As Chris Wysopal pointed out last week, the MBTA’s ire is misdirected. Rather than suing the vendor who sold them the defective system, they sued and attempted to silence the students who discovered the weakness. This is 2008, not 1988 — did they honestly think a gag order would prevent the information from reaching the general public? The DEFCON presentation was already available on the Intertubes prior to the injunction being issued, and the MBTA attorneys included a copy of the confidential whitepaper with their filing, thereby making it public.

I guess you wouldn’t expect that a transit authority would have paid any attention to the Ciscogate fiasco from a few years ago. That presentation never got out either, did it? All that taxpayer money the MBTA spent on ridiculous lawsuits and restraining orders could have been put toward fixing the security flaws. What a concept.

By now, you probably know that details of the DNS vulnerability have leaked. Halvar Flake speculated on DailyDave and the momentum built from there, despite the fact that his guess was short on a few key details. I don’t need to rehash the full technical details here; by now, they are easy enough to find with a couple Google searches. When Slashdot picks up the story, it’s hardly a secret any more.

What’s more interesting to me, now that I’ve digested the big secret, is how this whole situation has played out in the security community.

The security community has been polarized for the past two weeks, not so much over the technical details being withheld, but about Dan’s plea that people not speculate about the vulnerability. As many pointed out, the “bad guys” won’t stop trying to figure it out just because the “good guys” keep quiet. To be honest, my own lack of public speculation wasn’t because I agreed with the philosophy; I just wasn’t smart enough to figure out the vulnerability myself.

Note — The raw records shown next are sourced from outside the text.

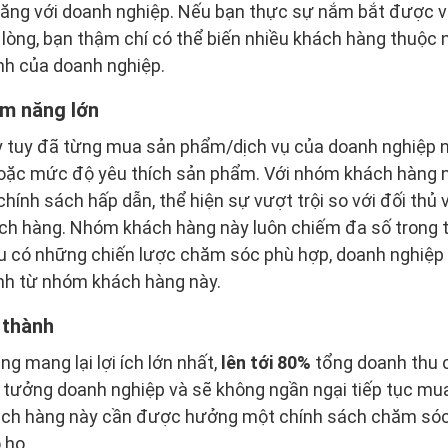
năng với doanh nghiệp. Nếu bạn thực sự nắm bắt được và
lòng, bạn thậm chí có thể biến nhiều khách hàng thuộc
nh của doanh nghiệp.
ềm năng lớn
tuy đã từng mua sản phẩm/dịch vụ của doanh nghiệp n
hoặc mức độ yêu thích sản phẩm. Với nhóm khách hàng n
hính sách hấp dẫn, thể hiện sự vượt trội so với đối th
ch hàng. Nhóm khách hàng này luôn chiếm đa số trong 
u có những chiến lược chăm sóc phù hợp, doanh nghiệp 
nh từ nhóm khách hàng này.
 thành
g mang lại lợi ích lớn nhất,
lên tới 80%
tổng doanh thu 
in tưởng doanh nghiệp và sẽ không ngần ngại tiếp tục m
ch hàng này cần được hưởng một chính sách chăm sóc 
 họ.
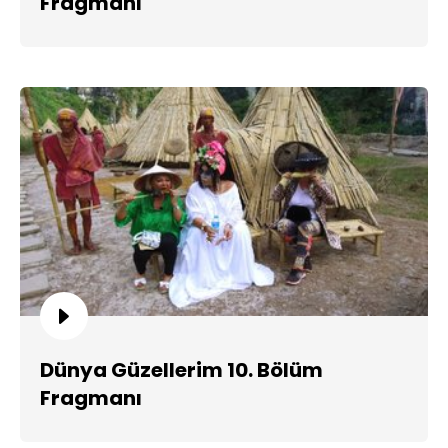
Fragmanı
Dünya Güzellerim 10. Bölüm
Fragmanı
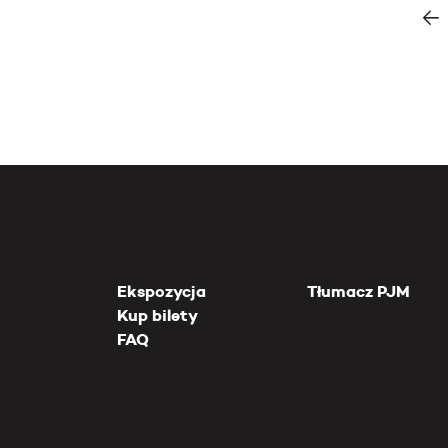
Ekspozycja
Tłumacz PJM
Kup bilety
FAQ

People implied — or stated outright — that Dan just didn’t want anyone stealing his thunder. Considering the timing of the release and the subsequent BlackHat talk, it’s obvious why such accusations were made. Personally, I think it’s a little of each. I believe the coordinated patch effort was undertaken with the best of intentions, but I also think Dan relished some of the glory and media attention as well. It’s hard to blame him for that; if you were in his shoes, wouldn’t you want some recognition too?

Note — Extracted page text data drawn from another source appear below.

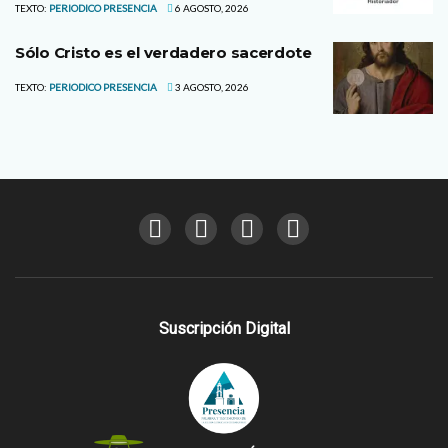
TEXTO:
PERIODICO PRESENCIA
6 AGOSTO, 2026
Sólo Cristo es el verdadero sacerdote
TEXTO:
PERIODICO PRESENCIA
3 AGOSTO, 2026
Suscripción Digital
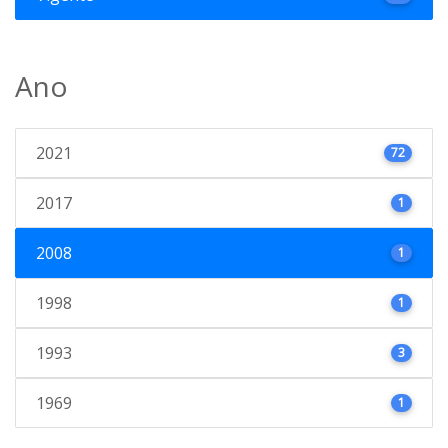
Ano
2021
72
2017
1
2008
1
1998
1
1993
3
1969
1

By many accounts, dealing with the DNS vulnerability from the operational side has been an exercise in frustration. Plenty of IT people wanted to patch but couldn’t get approval without being able to justify the operational risk. “Because Dan said so” is apparently not a convincing enough argument. Some wondered why the people who were responsible for creating the problem should be blindly trusted to implement an appropriate fix?

Ultimately, vulnerability disclosure is a minefield. No matter how you choose to disclose, somebody will always disagree.

P.S. If you didn’t figure out the title of the post by now, Nate was one of the unlucky few to draw the same timeslot at BlackHat as Dan Kaminsky.